Rogue Economics: Capitalism's New Reality

By Loretta Napoleoni

Allen & Unwin, 2008

292 pages, $29.95 (pb)

I was attracted to this book after hearing Loretta Napoleoni on ABC radio on June 2. In a short, punchy talk she made the most astonishing attacks on modern capitalism.

There is "almost a perfect correlation [linking] the spreading of democracy and the rising of slavery," she said. As the number of "democratic countries" increases, so does the global pool of slaves. She stated that today the price of a slave is a fraction of what was during the Roman Empire!

Supermarket shelves of are "full of products brought to us by slaves," she said. Three quarters of the fish we eat "has been fished illegally and the housing market is infested with money launderers".

In just 600 words she slammed the new global order and pointed to "Chinese counterfeiters, Russian oligarchs, internet porno-businessmen, Bulgarian mafia, urban gangs and politicians turned great illusionists".

I had just finished researching and writing an article for Green Left Weekly on the rise of counterfeiting globally and here was someone hammering out many of the facts I had ferreted out of dark corners.

I avidly looked forward to the book that would flesh out her short statement. I was bitterly disappointed.

Napoleoni's writing is most certainly anti-capitalist, or rather it is staunchly opposed to the bad effects of capitalism. But she is like a rudderless rocket, firing off in any direction.

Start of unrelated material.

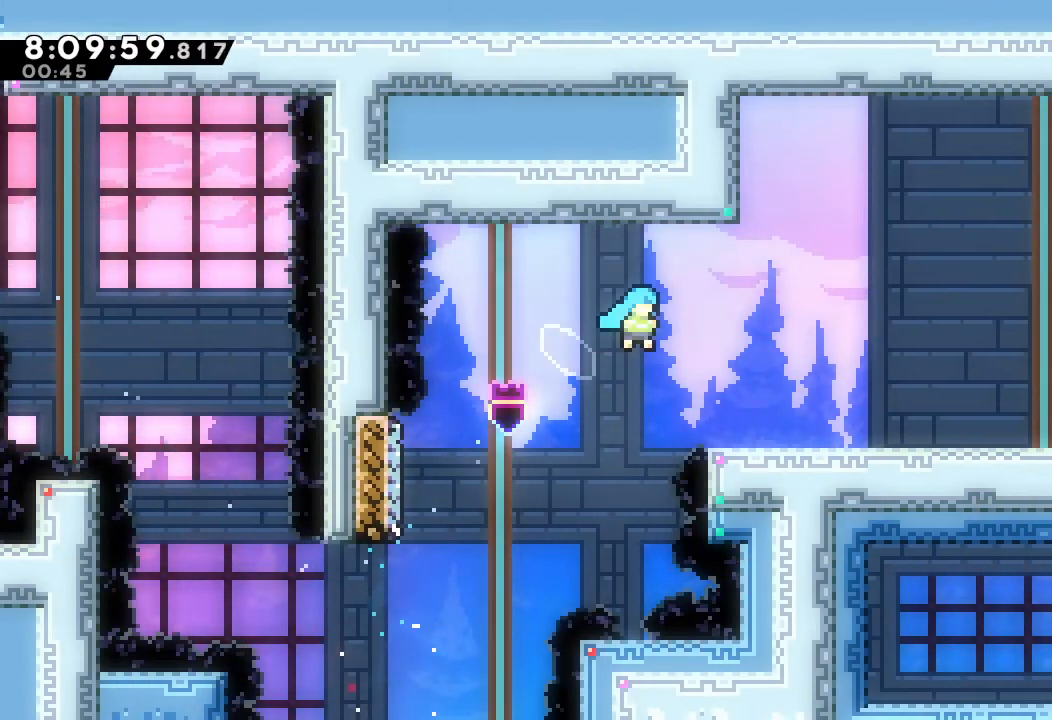
{"keys": ["d", "right"], "events": [[67, "up", "up"], [100, "d", "up"], [233, "down", "down"], [300, "s", "down"], [400, "s", "up"], [433, "d", "down"], [433, "down", "up"]]}
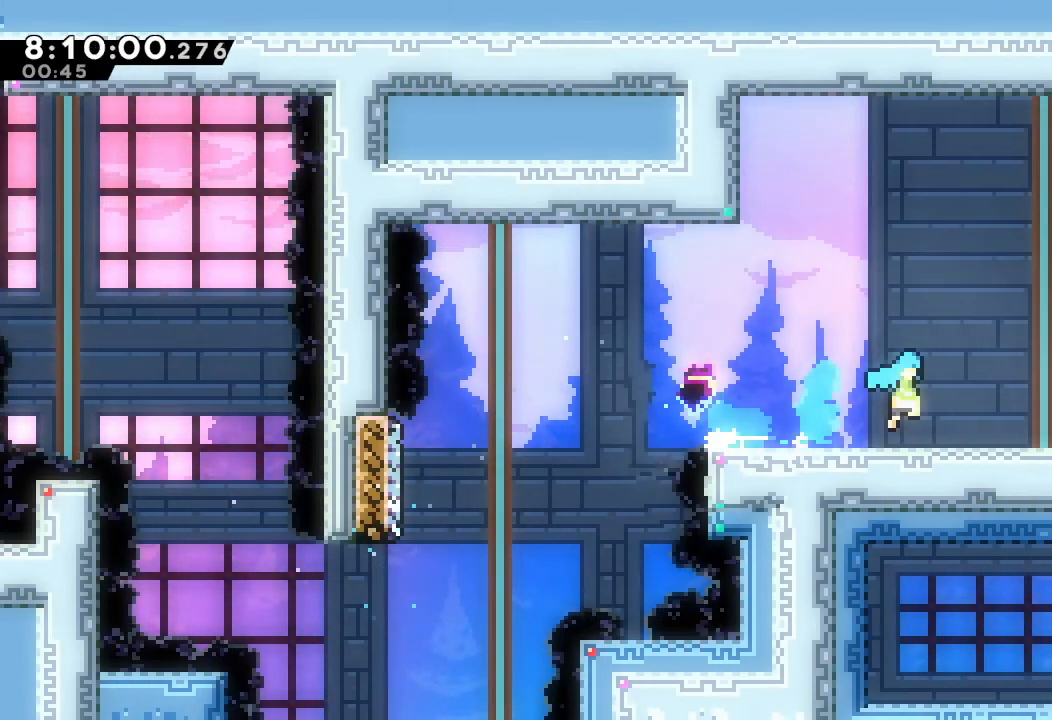
{"keys": ["d", "right"], "events": []}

The book certainly opens with a punch. She opens up the reality of the trade in women from Eastern Europe into the brothels of Western Europe and Israel. She speaks of the "Arizona Market" in northwestern Serbia, which is a modern slave market in which these women are put on the auction block.

This is gut-wrenching reading but her inadequate writing undercuts it. For instance: she claims that 1 million Israelis visit a prostitute every month, footnoting a book called Natashas as the source.

However, there are only around 2 million Israeli men between the ages of 15 and 65. Fifty percent of the sexually active Israeli male population use prostitutes every month? Without further backup the claim seems unrealistic.

Also, at the conclusion of the chapter (titled "Sleeping with the enemy") it remains unclear if she is condemning sex slavery or the fact that Israeli criminals collude with Arab criminals to conduct it.

Other disturbing questions arise as she starts to try to explain the capitalist evolution of China. Denying any Marxist analysis, she tries to stretch Hannah Arendt's thinking on the dangers of subjugating politics to economics.

This leads her to conclusions that reek of racism: Chinese civilisation "constantly blurs the boundaries between what Western culture defines as legal and illegal".

She clearly has never heard of WA Inc or Queensland's Bjelke-Petersen government or the British "Opium Wars" against China!

She has heard of the Venezuelan revolution, however. It is driven by gangsters forming rap bands to provide "the mythical terrain upon which Chavez's popularism appeals to the instinctive tribalism of his compatriots". All this is to "establish a state apparatus capable of fulfilling the false ideals of the Bolivarian revolution".

Put bluntly: this is a weird book. Its most interesting points are summarised in her talk on Radio National's Perspective program. Unfortunately, she tried to extend out the little she knows to nearly 300 pages.